Other types of adaptation

Although genetic diversity is clearly critically important for adaptive potential, alternative mechanisms for adaptation also exist. One of these relies less on the actual genetic variants being different, but rather how individual genes are used. This can happen in a few different ways, but mostly commonly this is through alternative splicing: when a gene is being ‘read’ and a protein is produced, different parts of the gene can be used (and in different order) to make a completely different protein.

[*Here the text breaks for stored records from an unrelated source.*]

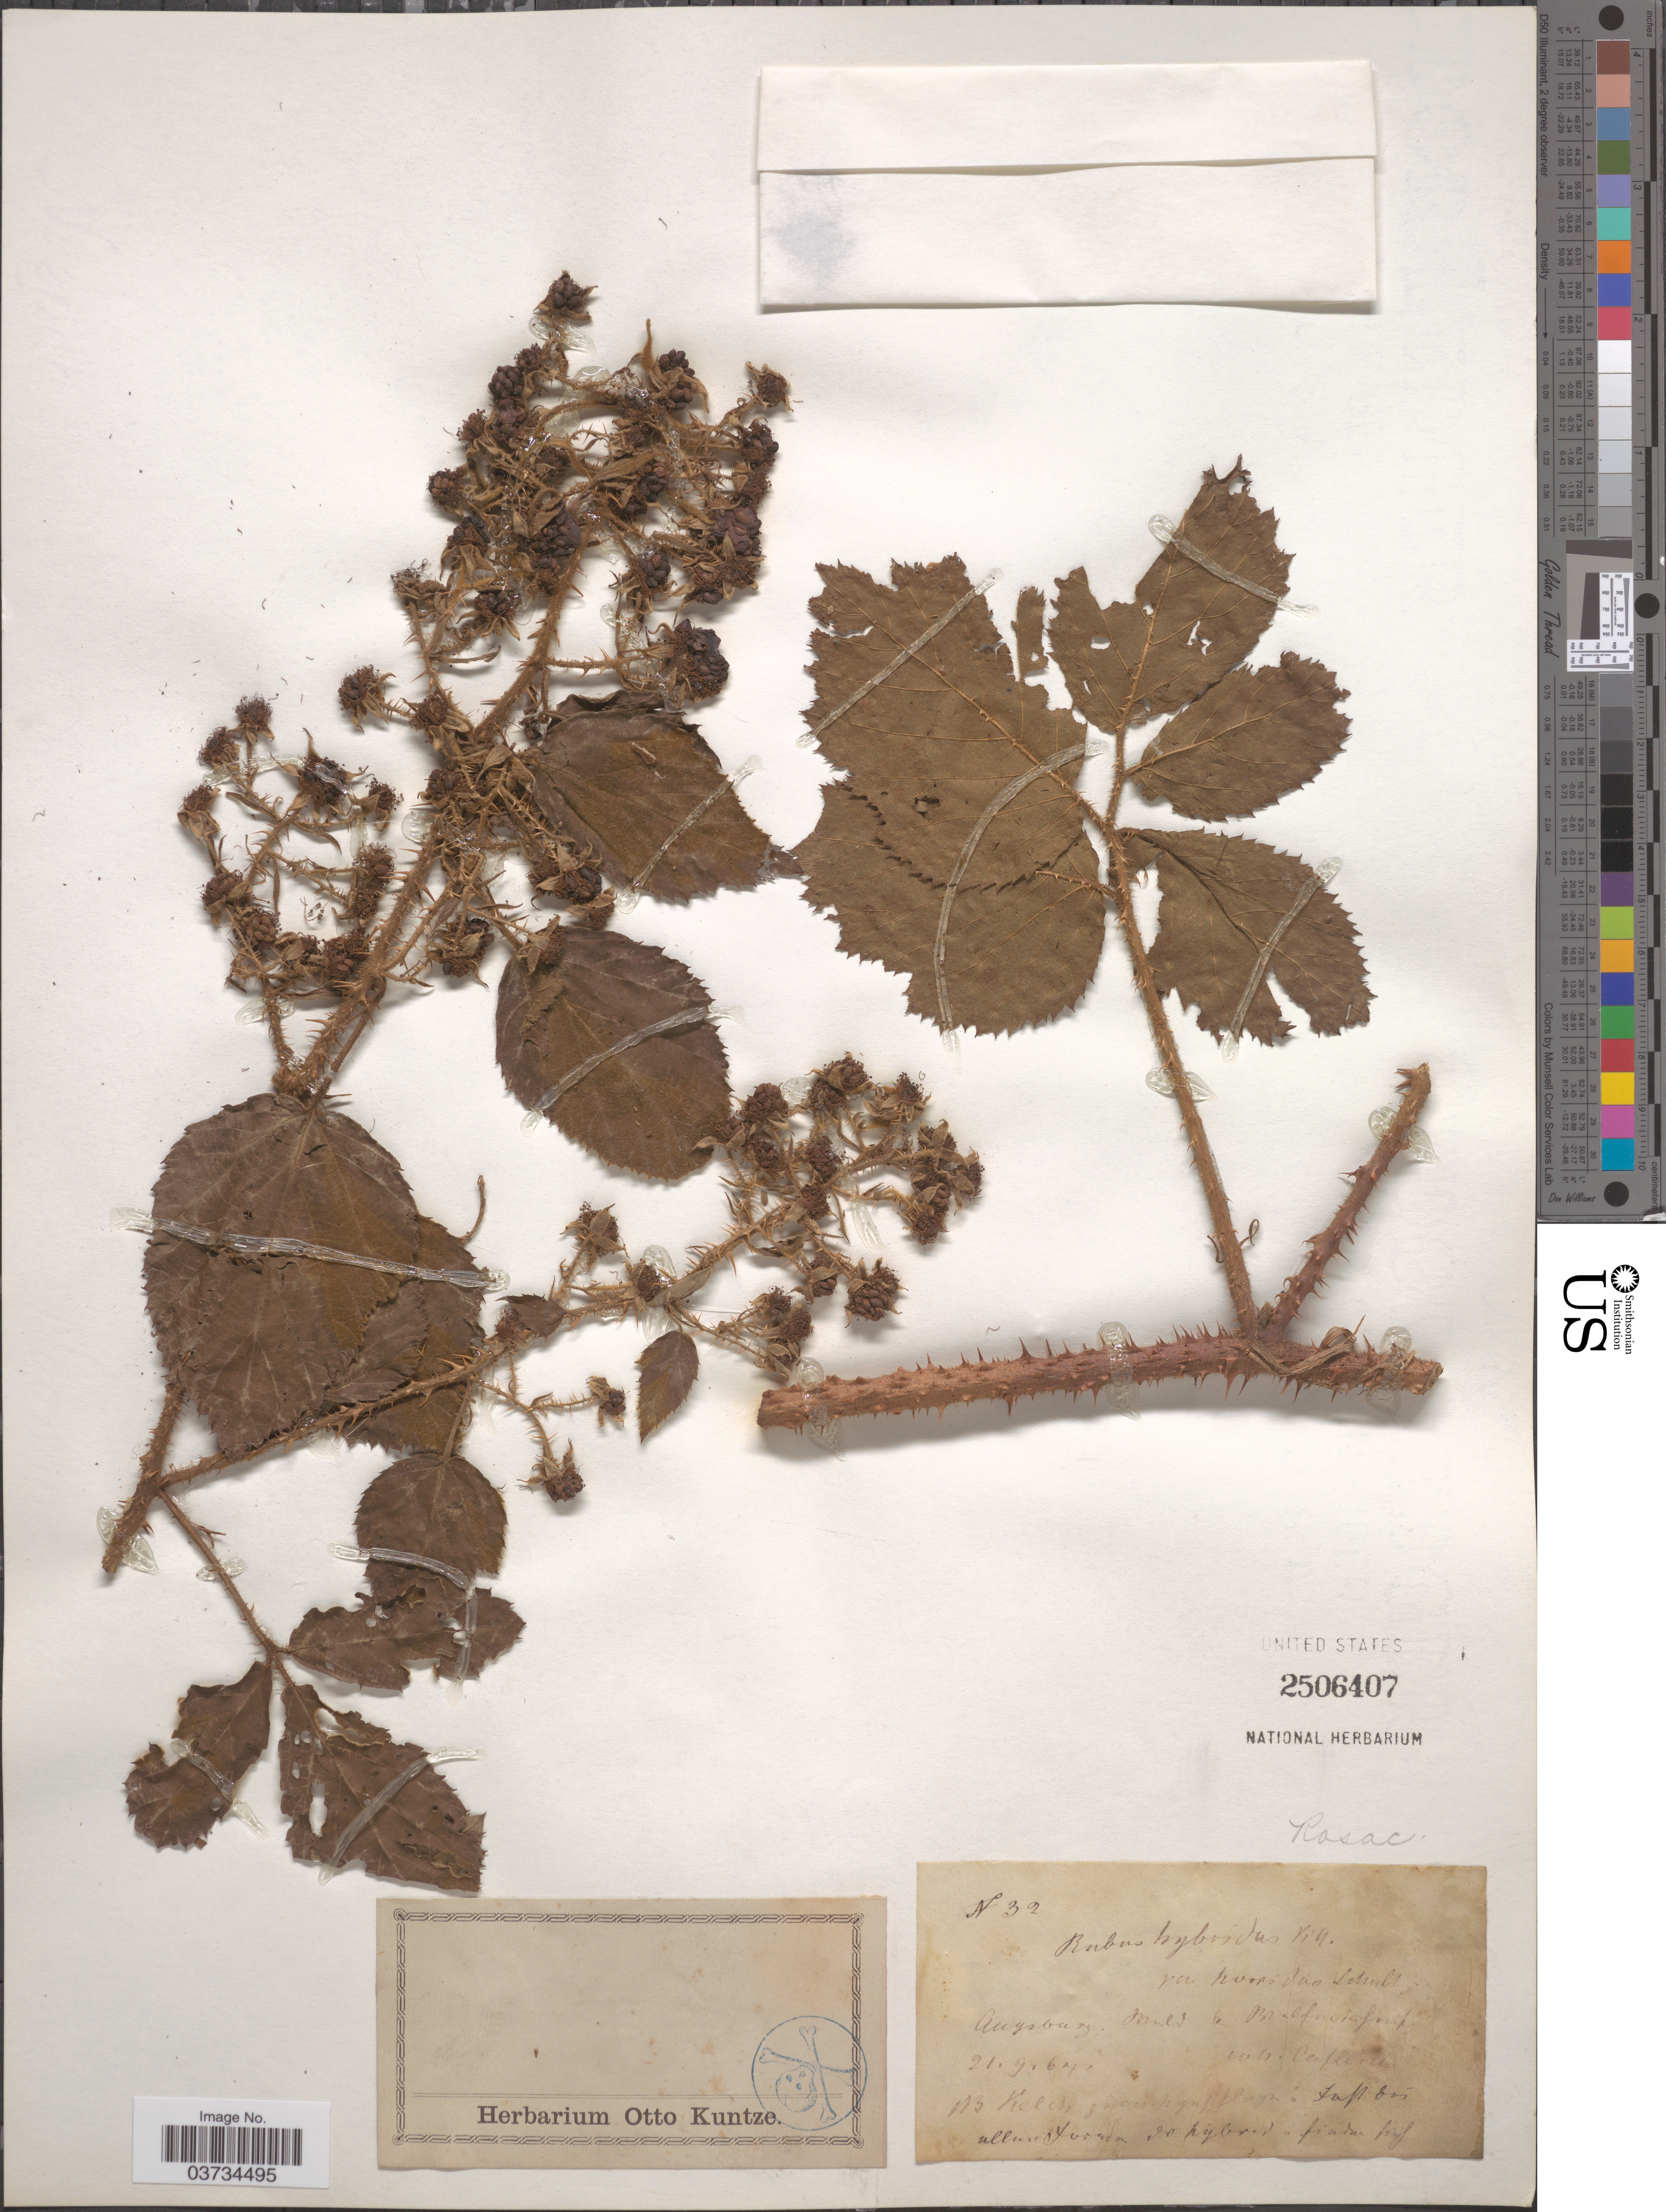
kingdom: Plantae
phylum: Tracheophyta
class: Magnoliopsida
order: Rosales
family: Rosaceae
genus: Rubus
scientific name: Rubus glandulosus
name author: Bellardi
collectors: J. F. Caflisch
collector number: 32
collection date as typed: Transcribed d/m/y: 21/9/67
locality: Augsburg. Wald le Bwalfuetefoup. [interpreted]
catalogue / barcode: US 2506407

Alternate splicing figure.jpg
An extreme example of alternate splicing of one gene. We start with a single gene, composed of 5 (AE) main gene elements (exons). Different environmental pressures (like fire risk, flooding, cold weather or predators, for example) cause the organism to use different combinations of these exons to make different proteins (right side; AD). Actual alternate splicing is not usually this straight-forward (one gene doesn’t conveniently split into four forms depending on the threat), but the process is generally the same.

Believe it or not, we’ve sort of discussed the effects of alternative splicing before. Phenotypic plasticity occurs when a single organism can have very different physiological traits depending on the environment: even though the genes are the same, they are utilised in different ways to make a different body shape. This is how some species can look incredibly different when they live in different places even if they’re genetically very similar. That said, for the vast majority of species maintaining good levels of genetic diversity is critical for the survivability of said species.